Garda 2024 – kolejka i punkt widokowy Monte Baldo

Jeden dzień mieliśmy samochodowy, ponieważ zawierał trekking (choć później się okazało, że niewielki, więc równie dobrze moglibyśmy pojechać tam motocyklami). Zerwaliśmy się wcześniej rano, by przed natłokiem turystów wjechać kolejką na górę Monte Baldo i stamtąd podziwiać panoramę Jeziora Garda. Pogoda dopisała, a liczne chmury sprawiły, że i upał był do zniesienia.
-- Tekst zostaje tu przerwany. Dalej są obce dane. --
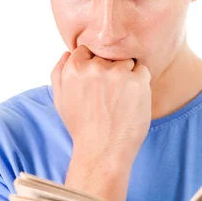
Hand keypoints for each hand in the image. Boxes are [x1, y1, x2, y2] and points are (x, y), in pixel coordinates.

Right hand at [51, 45, 151, 166]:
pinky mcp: (137, 81)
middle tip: (109, 96)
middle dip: (109, 70)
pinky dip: (140, 83)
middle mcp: (96, 67)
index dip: (93, 65)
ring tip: (120, 100)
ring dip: (126, 75)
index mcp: (75, 68)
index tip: (97, 83)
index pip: (87, 49)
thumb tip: (68, 52)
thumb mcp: (60, 100)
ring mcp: (118, 73)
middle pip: (107, 55)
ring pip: (126, 61)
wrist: (103, 151)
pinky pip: (142, 71)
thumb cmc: (81, 127)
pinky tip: (131, 101)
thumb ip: (59, 72)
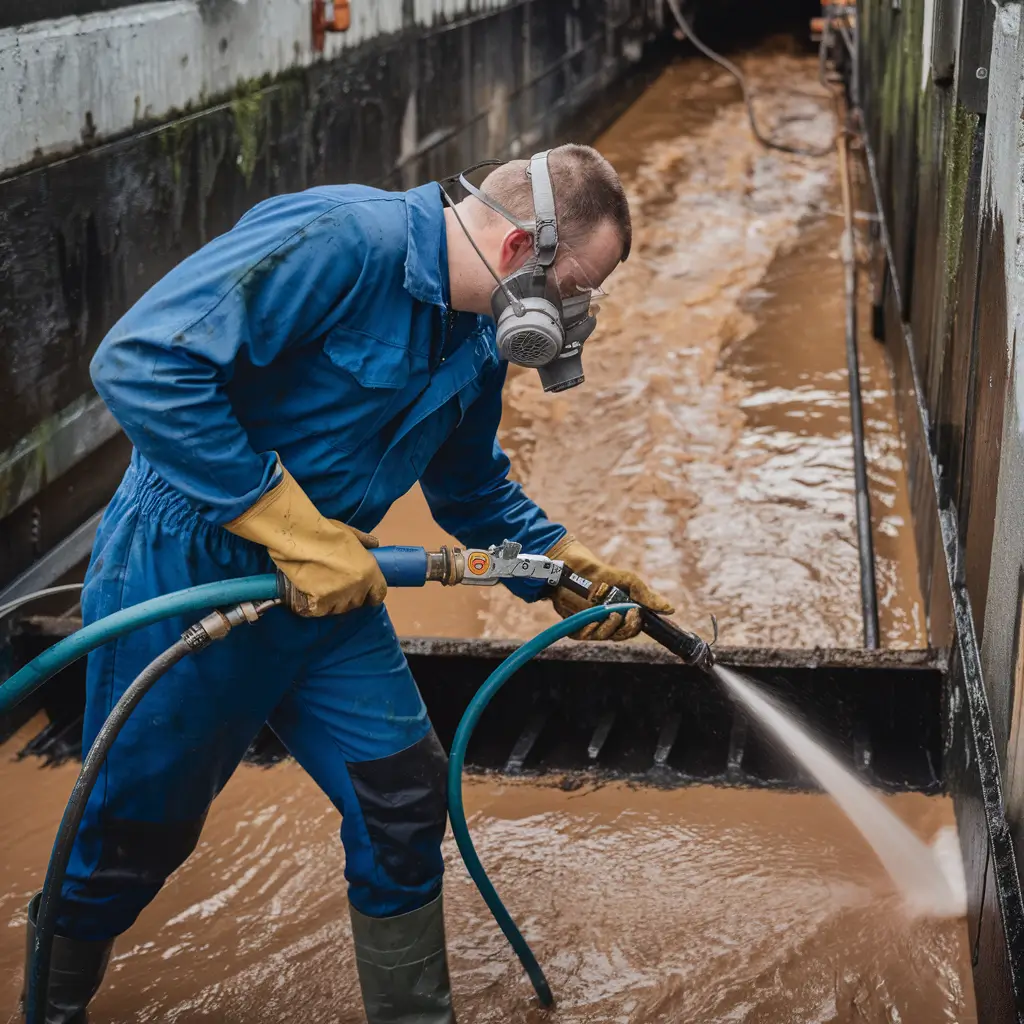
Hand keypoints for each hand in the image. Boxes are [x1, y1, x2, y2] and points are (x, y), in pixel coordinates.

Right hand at [225, 460, 386, 615]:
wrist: (301, 539)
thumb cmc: (327, 532)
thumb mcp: (352, 533)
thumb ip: (364, 542)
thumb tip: (373, 545)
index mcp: (370, 572)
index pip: (379, 594)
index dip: (372, 594)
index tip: (366, 591)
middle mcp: (357, 588)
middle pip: (357, 602)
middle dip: (350, 595)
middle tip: (338, 584)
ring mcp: (338, 598)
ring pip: (339, 608)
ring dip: (333, 601)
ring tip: (322, 588)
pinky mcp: (318, 603)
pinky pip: (320, 611)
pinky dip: (315, 606)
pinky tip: (310, 594)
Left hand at [546, 534, 673, 640]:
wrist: (574, 567)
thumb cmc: (602, 574)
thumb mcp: (627, 581)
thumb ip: (646, 596)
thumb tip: (670, 609)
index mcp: (622, 615)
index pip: (633, 629)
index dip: (635, 624)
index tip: (635, 612)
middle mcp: (608, 623)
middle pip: (620, 635)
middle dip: (623, 626)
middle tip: (622, 612)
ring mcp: (592, 626)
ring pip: (603, 636)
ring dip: (608, 627)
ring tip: (609, 612)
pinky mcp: (575, 626)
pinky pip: (584, 635)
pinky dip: (589, 630)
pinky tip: (591, 621)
Wjazd na górę z miejscowości Melcesine ma dwa etapy, pierwszy wagonik wciąga turystów do połowy trasy, a ten drugi porusza się dodatkowo wokół własnej osi tak, że każdy może podziwiać widoki dookoła. Mam lęk wysokosci/przestrzeni, ale tutaj nie było zbyt stresująco, na szczęście.
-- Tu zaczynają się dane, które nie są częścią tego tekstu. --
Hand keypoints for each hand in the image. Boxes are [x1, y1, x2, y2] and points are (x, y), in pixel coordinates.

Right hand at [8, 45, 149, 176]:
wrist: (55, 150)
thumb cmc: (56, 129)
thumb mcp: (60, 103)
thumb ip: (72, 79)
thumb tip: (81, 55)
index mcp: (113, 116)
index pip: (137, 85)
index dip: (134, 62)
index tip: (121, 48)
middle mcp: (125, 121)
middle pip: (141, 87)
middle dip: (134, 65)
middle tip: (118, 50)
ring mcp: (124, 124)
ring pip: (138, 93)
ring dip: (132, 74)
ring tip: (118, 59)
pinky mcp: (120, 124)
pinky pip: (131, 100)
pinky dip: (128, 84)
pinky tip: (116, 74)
Najlepsze widoki były jednak, podczas spacerowania szlakami, na górze. Wybraliśmy ten główny, lekki szlak na Monte Baldo, bo odzieżowo nie byliśmy przygotowani na większe wyzwania. I to chyba będzie mój drugi ulubiony punkt widokowy po Kehlstein (z tych komercyjnych). Na Instagramie dodałam film, jednak wrażenia na żywo zawsze są o wiele bardziej poruszające.

rolka Instagram

Po zjeździe na dół pokręciliśmy się po miasteczku i pojechaliśmy do Lazise. W drodze powrotnej zaliczyliśmy kąpiel w Gardzie, tzn. Emil zaliczył, a ja dałam radę do… kolan 😂(jestem ciepłolubna, a woda, która sprawiła, że ścierpły mi kostki- to jeszcze nie dla mnie temperatura). Zgodnie też stwierdziliśmy, że wracamy na motocykle kolejnego dnia.